[Selected passage]
------------------------------------------------------------------------

I’m not sure how O1 and use-opencl interact in the Stan compiler (@stevebronder might know better), but I would try removing O1 as a first test. It’s also possible your model isn’t using functions for which we have opencl definitions, or isn’t doing enough work per evaluation to meaningfully show up.

thank you very much for the answer. I use categorical_lpmf. I tried again without IO option, but the result is the same: i see a 200% activity on CPUs, and nothing on GPUs.

It appears we do not have any opencl code for this function. We do for categorical_logit_glm_lpmf

Thank you very much for the clarification. And do you know if reduce_sum is compatible with MPI?

I believe our only MPI support is still for map_rect

I adatpted the code with categorical_logit_glm_lpmf. Same result. Below is the code. I tried with the Device #1: Intel(R) UHD Graphics 630 and the Device #2: AMD Radeon Pro 5500M Compute Engine (btw, which one should i use?), and in both cases GPU usage was 0%. I certainly did something wrong, but cannot figure what. Any cue would be greatly appreciated!

------------------------------------------------------------------------

[Material supplied]
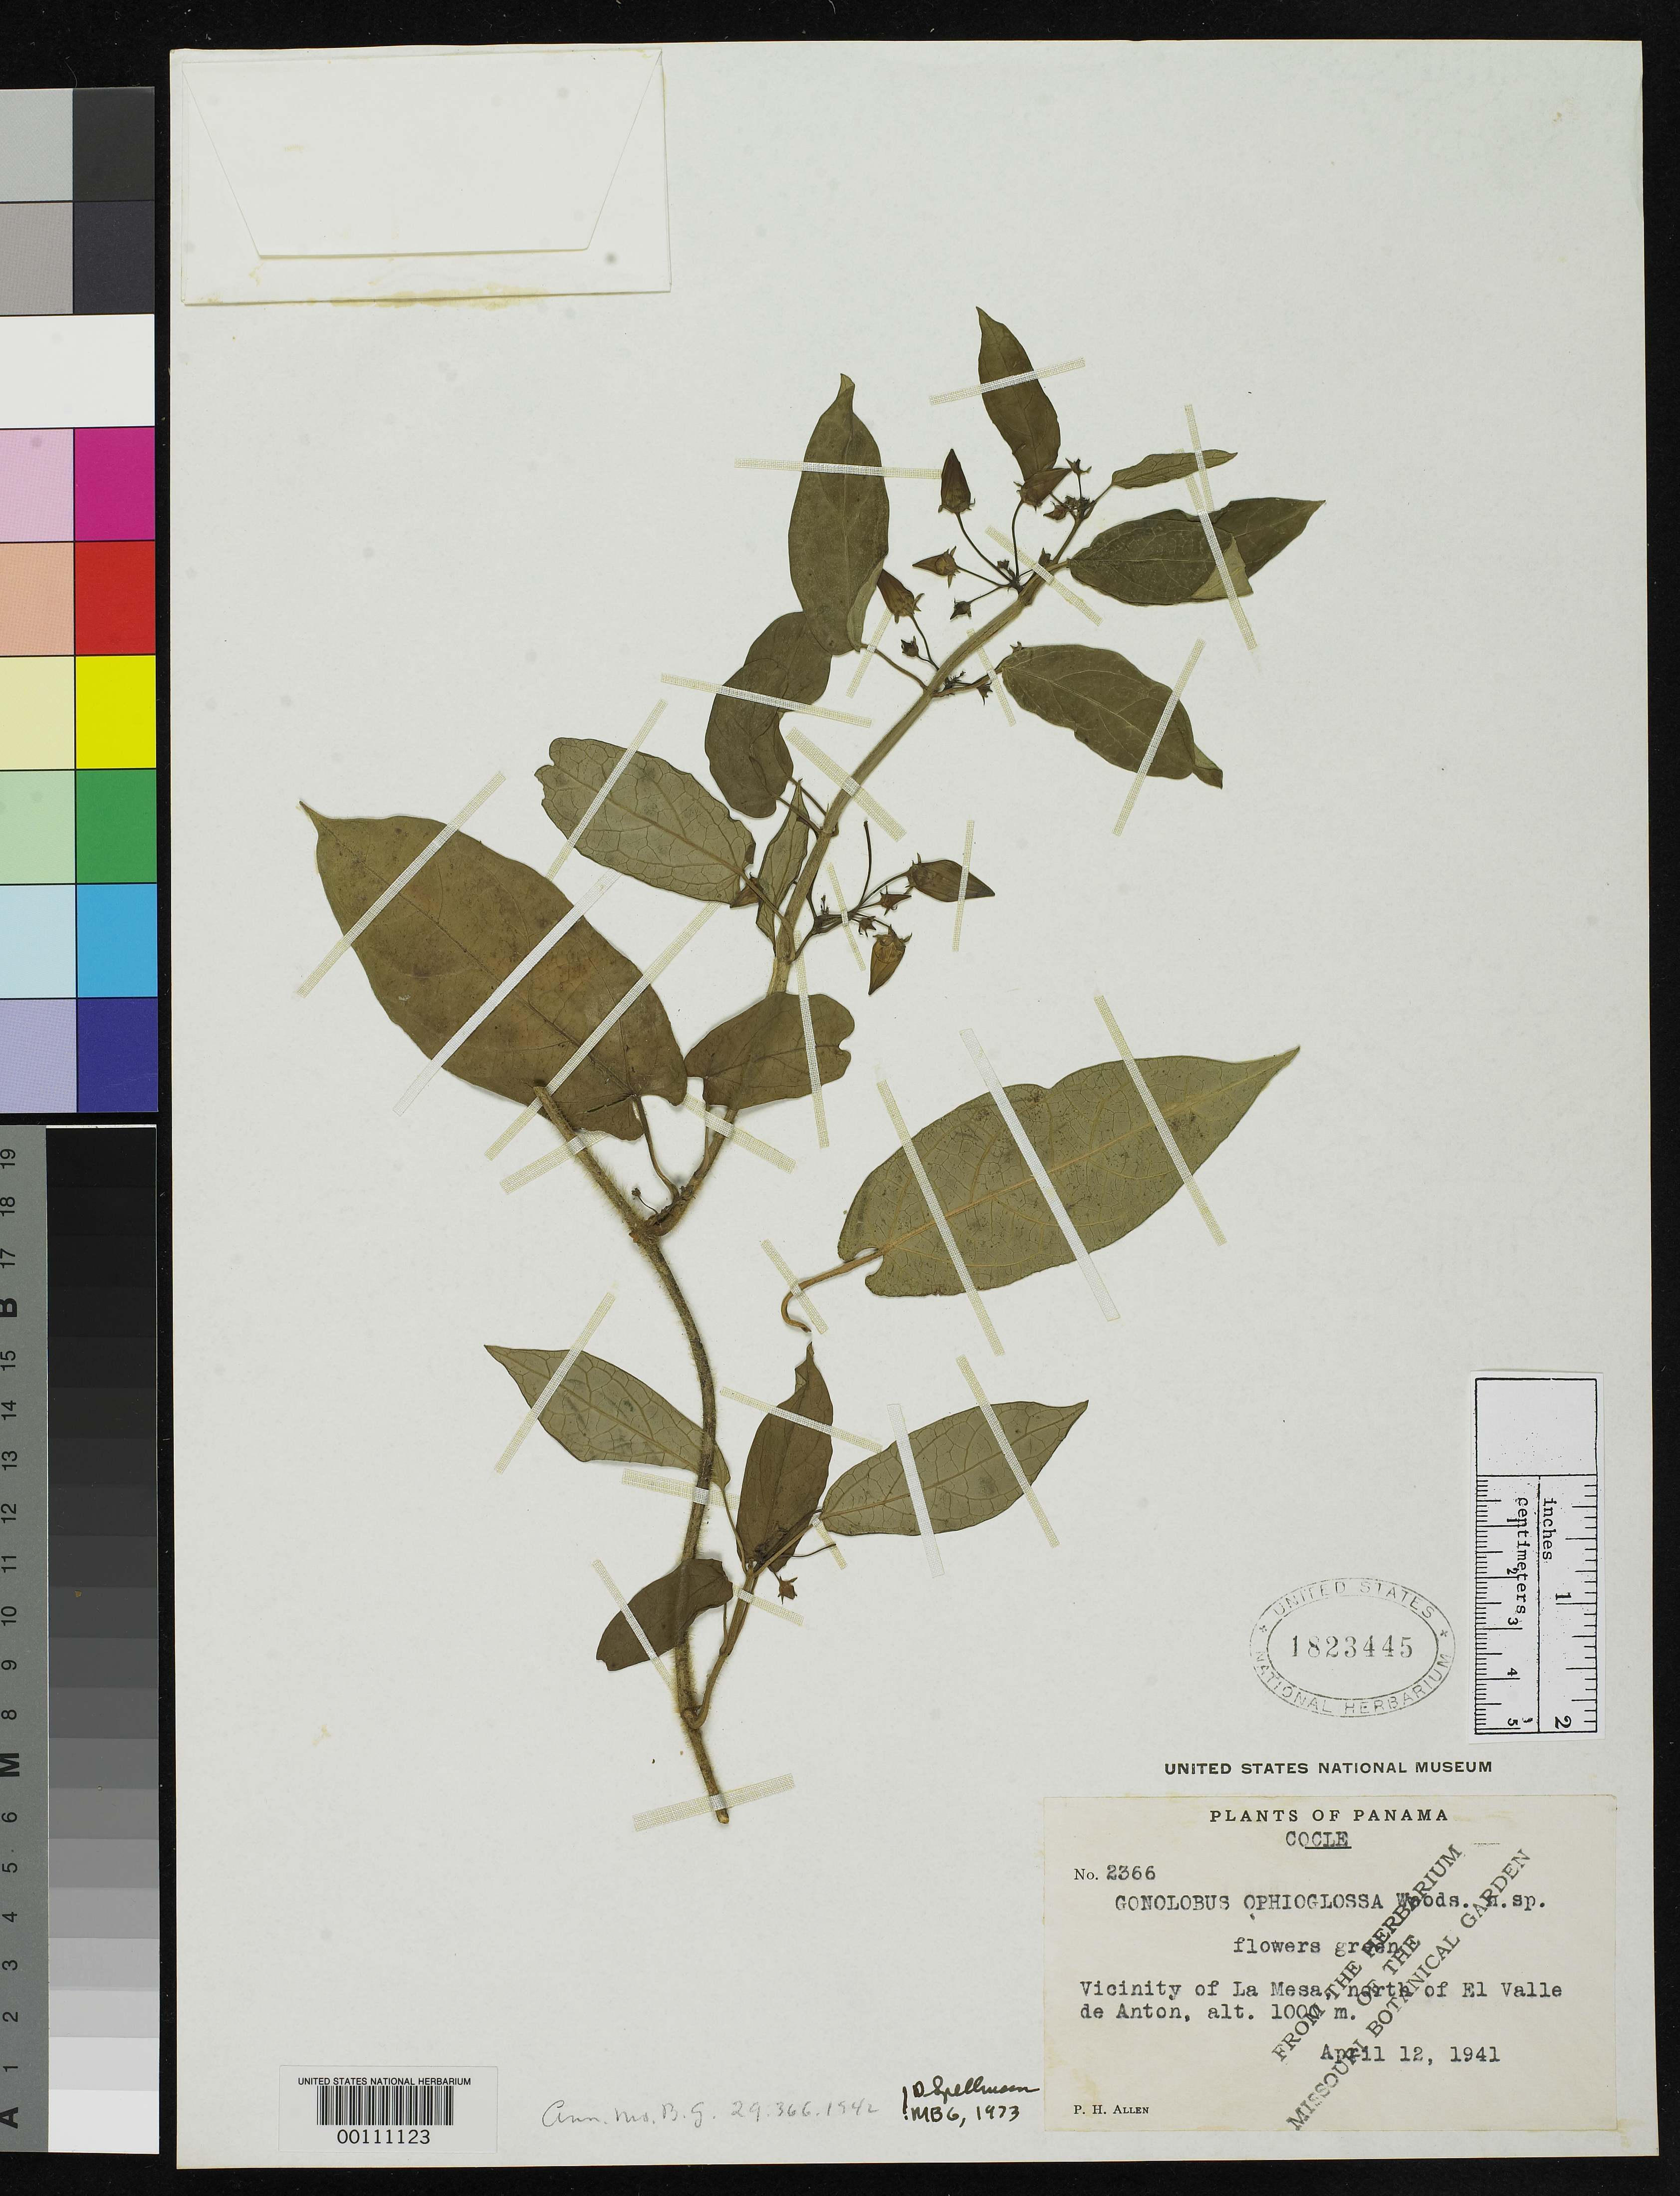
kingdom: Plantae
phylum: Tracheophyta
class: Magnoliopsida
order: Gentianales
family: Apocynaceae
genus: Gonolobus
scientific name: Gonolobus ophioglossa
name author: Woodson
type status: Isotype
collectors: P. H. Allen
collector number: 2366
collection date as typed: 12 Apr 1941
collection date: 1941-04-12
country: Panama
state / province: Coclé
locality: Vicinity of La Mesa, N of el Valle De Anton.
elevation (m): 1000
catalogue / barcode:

------------------------------------------------------------------------

[Task description]
Retype the forum thread about getting a Stan model to run on the GPU with OpenCL in full, with every word, typo and line break unchanged.

[Exercise result]
I’m not sure how O1 and use-opencl interact in the Stan compiler (@stevebronder might know better), but I would try removing O1 as a first test. It’s also possible your model isn’t using functions for which we have opencl definitions, or isn’t doing enough work per evaluation to meaningfully show up.

thank you very much for the answer. I use categorical_lpmf. I tried again without IO option, but the result is the same: i see a 200% activity on CPUs, and nothing on GPUs.

It appears we do not have any opencl code for this function. We do for categorical_logit_glm_lpmf

Thank you very much for the clarification. And do you know if reduce_sum is compatible with MPI?

I believe our only MPI support is still for map_rect

I adatpted the code with categorical_logit_glm_lpmf. Same result. Below is the code. I tried with the Device #1: Intel(R) UHD Graphics 630 and the Device #2: AMD Radeon Pro 5500M Compute Engine (btw, which one should i use?), and in both cases GPU usage was 0%. I certainly did something wrong, but cannot figure what. Any cue would be greatly appreciated!